The “seven notes” prove to be the diatonic C major scale (as stated from the first by the violin section and echoed by the solo bassoon), but later involving more and more chromatic excursions, and the piece could be categorized as “neo-Baroque” rather than neoclassical (that is, from the Stravinskian formulation) by the use of the bassoon’s particular sound as compliment to a reductional string ensemble.

Alex’s performance seemed to this listener to emphasize dexterity rather than virtuosity, as the work itself is of medium difficulty at best, and the string complement (particularly the cellos and basses) produced a genial effect generally felt by the audience throughout.

In the multi-disciplinary work of the 19th century theorist William Gardiner titled “The Music of Nature,” the key of E minor has the characteristics of persuasive, soft and tender. Whether this was Tchaikovsky’s intention or not in his 5th symphony, generally in that tonality, Hosfeld’s interpretation of the work certainly emphasized persuasion of a sort, and by the conductor’s brief introductory speech, also brought to the fore the composer’s own struggles with an aggresive depressed condition during the symphony’s composition and premiere performance.

The main motif of the work (appearing in all four movements) was presented as a clue to such compositorial strivings, and when in the concluding movement it appears in the major mode, Hosfeld’s forces combined to produce the aura of triumph over adversity.
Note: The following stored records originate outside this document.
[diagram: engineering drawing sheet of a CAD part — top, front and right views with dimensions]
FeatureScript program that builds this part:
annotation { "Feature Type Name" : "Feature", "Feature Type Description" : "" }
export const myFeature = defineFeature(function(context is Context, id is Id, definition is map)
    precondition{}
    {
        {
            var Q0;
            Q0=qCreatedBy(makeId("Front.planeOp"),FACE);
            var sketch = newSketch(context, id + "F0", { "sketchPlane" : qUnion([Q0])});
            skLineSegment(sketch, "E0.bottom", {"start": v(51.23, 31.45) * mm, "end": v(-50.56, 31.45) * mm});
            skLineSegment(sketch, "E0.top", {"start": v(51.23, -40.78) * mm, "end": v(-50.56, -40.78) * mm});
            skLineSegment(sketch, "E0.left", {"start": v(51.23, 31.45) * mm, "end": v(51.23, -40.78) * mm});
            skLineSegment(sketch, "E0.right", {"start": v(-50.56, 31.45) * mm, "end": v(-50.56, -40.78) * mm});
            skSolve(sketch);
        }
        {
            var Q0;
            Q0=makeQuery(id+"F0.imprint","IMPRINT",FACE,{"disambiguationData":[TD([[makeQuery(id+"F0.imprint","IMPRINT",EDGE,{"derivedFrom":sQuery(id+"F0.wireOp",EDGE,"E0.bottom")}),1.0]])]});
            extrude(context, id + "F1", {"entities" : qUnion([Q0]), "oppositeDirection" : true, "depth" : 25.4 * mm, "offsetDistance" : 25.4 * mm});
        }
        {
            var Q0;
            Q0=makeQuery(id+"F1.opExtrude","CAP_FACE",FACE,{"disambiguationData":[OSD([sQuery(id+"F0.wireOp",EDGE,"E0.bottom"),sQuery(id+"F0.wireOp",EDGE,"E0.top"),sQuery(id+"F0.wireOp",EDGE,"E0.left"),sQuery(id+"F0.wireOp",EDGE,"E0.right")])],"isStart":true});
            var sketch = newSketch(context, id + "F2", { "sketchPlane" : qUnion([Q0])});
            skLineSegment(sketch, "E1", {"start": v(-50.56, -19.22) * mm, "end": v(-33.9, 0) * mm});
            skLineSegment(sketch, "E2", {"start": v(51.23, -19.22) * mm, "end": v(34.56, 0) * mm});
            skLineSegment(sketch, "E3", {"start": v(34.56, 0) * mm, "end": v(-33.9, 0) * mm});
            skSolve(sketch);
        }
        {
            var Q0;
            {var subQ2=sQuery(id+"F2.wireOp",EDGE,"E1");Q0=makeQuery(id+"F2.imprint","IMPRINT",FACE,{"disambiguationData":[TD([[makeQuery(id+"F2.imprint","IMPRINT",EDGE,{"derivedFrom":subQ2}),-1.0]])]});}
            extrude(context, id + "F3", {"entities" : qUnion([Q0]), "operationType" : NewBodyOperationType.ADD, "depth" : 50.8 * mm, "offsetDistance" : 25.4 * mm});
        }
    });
The symphony’s middle movements had the (possibly) requisite softness and tenderness (in particular, the third movement waltz), but for overall effect, it was the outer movements’ general thrust and propulsion (with a modicum of Russian nationalism, if you will) that earned the audience’s well-continued and deserved approbationary applause.

This reviewer looks forward to the further concerts in the third year of the conductor’s position, and to further orchestral experiences of a similar high order.